3) Macros allows to create syntax sugar without to cause cancer to the semicolon.

Macros are a good place where we can syntax-overload our preferite language to specialize it and solve a specific problem with less typing. If, instead, we add syntax to Tcl itself, we have a less general, more complex language, that may make a task like the creation of a macro system much more hard.

Note that syntax sugar may expand to other macros that are recursively processed, so adding syntax with macros does not limit the range of actions of other macros.

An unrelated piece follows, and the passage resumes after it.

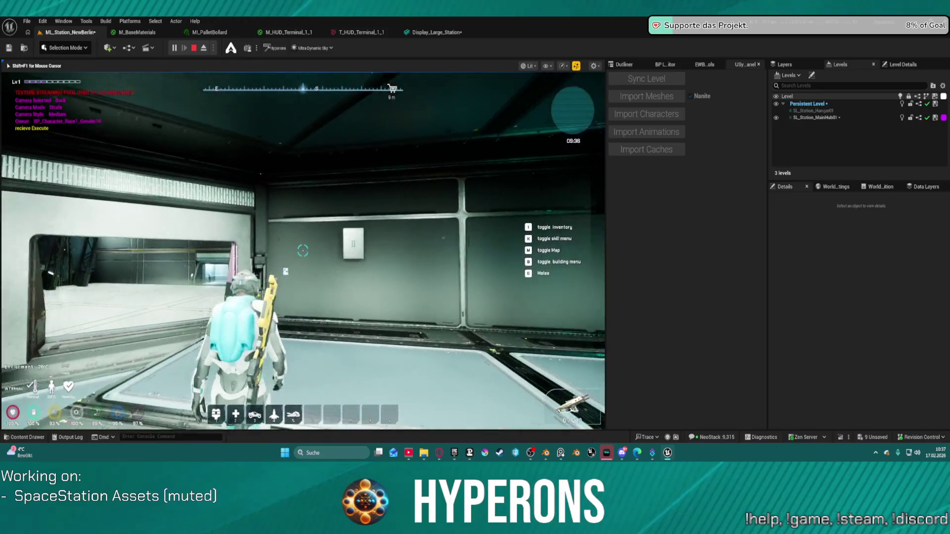
pyautogui.press('w')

More static source code checks

Another example of syntax macro is a macro to output a warning about procedures called with a bad number of arguments. This is very short and simple and will detect a bad usage only if the called procedure is defined *before* of the bad usage (to detect bad usage of commands that are defined later, it needs to be a bit more complex and to collect unresolved calls in a global variable).

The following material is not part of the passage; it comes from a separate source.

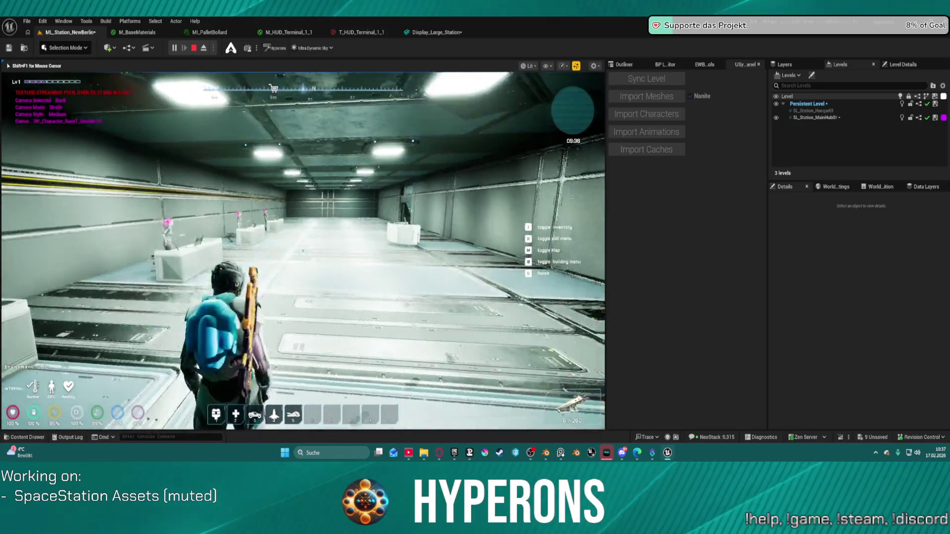
pyautogui.press('w')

 syntaxmacro aritychecker argv {
    set command [lindex $argv 0]
    set ns [sugar::currentProcNamespace]
    set procname $ns\::$command
    if {[catch {info args $procname} cmdargs]} {
        set procname $command
        if {[catch {info args $procname} cmdargs]} {
            return $argv
        }
    }
    set call_argnum [expr {[llength $argv]-1}]
    # Calculate the min and max number of arguments.
    set max_argnum [llength $cmdargs]
    set min_argnum [llength $cmdargs]
    foreach a $cmdargs {
        if {[info default $procname $a _]} {
            incr min_argnum -1
        } elseif {$a eq {args}} {
            incr min_argnum -1
        }
    }
    # If the last argument is 'args', set a fake max at 1000
    if {[lindex $cmdargs end] eq {args}} {
        set max_argnum 1000
    }
    # Check if it's ok.
    if {$call_argnum < $min_argnum || $call_argnum > $max_argnum} {
        puts stderr "*** Warning, procedure '$command' may be called with bad number of arugments in [sugar::currentProcName]"
    }
    return $argv
 }

This kind of macros are pretty slow (until the parser is implemented in C at least) being called for every command in the script (possibly more times for every command, because the script is re-processed if some macro expansion happened in order to expand macros produced by macros), so it's better to use it only during development, being not useful at all in a finished program that's correct enough to don't produce warnings.

Actually, if Sugar will be of some value in my day-to-day programming (and I think it will), it will be reimplemented in C once the API is stable. But for now I'll take in pure Tcl to hack it faster if needed.